Instructions for the task - Among the entries, find the lines with the string "Perfect" and copy them.

== Segment start ==

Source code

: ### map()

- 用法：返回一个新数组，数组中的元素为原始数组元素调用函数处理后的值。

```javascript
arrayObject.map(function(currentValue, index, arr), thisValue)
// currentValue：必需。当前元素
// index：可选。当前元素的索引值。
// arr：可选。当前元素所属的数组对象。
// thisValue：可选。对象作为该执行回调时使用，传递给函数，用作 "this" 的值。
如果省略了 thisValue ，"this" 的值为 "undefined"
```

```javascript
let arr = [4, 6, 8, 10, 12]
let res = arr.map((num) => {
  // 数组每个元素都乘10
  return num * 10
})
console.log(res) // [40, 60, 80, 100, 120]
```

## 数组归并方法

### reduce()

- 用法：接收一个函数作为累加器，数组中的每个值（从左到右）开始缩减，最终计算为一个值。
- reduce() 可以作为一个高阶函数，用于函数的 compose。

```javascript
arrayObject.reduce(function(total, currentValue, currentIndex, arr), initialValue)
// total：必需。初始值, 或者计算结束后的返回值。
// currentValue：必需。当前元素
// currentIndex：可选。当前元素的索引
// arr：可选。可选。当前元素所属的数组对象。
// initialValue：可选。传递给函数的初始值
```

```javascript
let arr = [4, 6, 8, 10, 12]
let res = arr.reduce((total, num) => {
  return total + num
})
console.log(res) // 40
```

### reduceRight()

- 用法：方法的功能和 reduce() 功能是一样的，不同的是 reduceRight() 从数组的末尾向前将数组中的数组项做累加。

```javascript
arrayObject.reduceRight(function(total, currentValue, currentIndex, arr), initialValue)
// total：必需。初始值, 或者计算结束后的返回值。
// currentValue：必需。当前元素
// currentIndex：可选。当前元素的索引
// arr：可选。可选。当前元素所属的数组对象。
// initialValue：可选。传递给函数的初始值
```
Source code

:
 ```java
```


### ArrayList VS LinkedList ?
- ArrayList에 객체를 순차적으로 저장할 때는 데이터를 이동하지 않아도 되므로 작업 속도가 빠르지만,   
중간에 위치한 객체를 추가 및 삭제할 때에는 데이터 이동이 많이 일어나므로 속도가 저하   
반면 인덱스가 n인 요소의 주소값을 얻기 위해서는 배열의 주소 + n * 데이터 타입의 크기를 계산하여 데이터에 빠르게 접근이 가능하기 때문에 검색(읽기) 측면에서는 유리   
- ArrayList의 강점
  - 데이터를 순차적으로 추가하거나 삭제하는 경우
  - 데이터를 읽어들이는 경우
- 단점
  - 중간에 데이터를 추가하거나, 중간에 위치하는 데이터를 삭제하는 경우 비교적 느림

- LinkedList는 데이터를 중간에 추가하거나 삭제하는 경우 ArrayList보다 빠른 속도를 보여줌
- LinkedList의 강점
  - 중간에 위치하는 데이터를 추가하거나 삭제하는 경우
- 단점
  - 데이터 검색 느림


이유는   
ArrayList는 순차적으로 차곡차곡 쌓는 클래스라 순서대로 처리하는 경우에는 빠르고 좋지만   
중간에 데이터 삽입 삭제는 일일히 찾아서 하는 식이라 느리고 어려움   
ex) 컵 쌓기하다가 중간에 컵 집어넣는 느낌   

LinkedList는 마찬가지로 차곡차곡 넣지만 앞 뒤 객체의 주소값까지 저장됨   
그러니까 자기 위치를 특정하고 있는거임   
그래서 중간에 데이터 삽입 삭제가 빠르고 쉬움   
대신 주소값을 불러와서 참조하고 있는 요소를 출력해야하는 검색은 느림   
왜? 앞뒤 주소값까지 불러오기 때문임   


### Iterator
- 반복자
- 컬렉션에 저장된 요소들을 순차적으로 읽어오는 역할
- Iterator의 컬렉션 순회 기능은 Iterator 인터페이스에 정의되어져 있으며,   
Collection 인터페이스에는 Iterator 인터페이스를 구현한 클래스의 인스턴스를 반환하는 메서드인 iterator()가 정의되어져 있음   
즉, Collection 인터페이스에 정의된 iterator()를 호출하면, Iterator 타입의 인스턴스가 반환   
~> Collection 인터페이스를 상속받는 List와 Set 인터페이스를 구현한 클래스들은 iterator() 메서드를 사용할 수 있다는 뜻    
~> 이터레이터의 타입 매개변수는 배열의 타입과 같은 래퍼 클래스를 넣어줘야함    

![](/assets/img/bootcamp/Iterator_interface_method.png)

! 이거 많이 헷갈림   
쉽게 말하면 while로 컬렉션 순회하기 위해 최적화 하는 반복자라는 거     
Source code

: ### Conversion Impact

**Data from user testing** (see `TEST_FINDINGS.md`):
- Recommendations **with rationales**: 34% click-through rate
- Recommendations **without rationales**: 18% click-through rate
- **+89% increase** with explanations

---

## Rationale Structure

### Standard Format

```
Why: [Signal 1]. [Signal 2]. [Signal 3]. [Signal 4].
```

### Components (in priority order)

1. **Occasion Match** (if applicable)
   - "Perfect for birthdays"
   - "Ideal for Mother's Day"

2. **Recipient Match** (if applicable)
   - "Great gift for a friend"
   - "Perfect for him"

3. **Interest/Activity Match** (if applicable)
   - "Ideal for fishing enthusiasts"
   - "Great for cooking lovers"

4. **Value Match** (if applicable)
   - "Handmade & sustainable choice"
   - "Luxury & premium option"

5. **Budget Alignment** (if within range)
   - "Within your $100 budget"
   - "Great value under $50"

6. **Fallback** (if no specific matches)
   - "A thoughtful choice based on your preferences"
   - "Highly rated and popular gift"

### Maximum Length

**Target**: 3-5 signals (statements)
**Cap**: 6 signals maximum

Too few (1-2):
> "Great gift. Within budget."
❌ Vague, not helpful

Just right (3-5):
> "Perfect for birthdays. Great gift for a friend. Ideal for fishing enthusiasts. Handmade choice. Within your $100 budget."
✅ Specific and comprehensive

== Segment end ==

Expected output -
   - "Perfect for birthdays"
   - "Perfect for him"
> "Perfect for birthdays. Great gift for a friend. Ideal for fishing enthusiasts. Handmade choice. Within your $100 budget."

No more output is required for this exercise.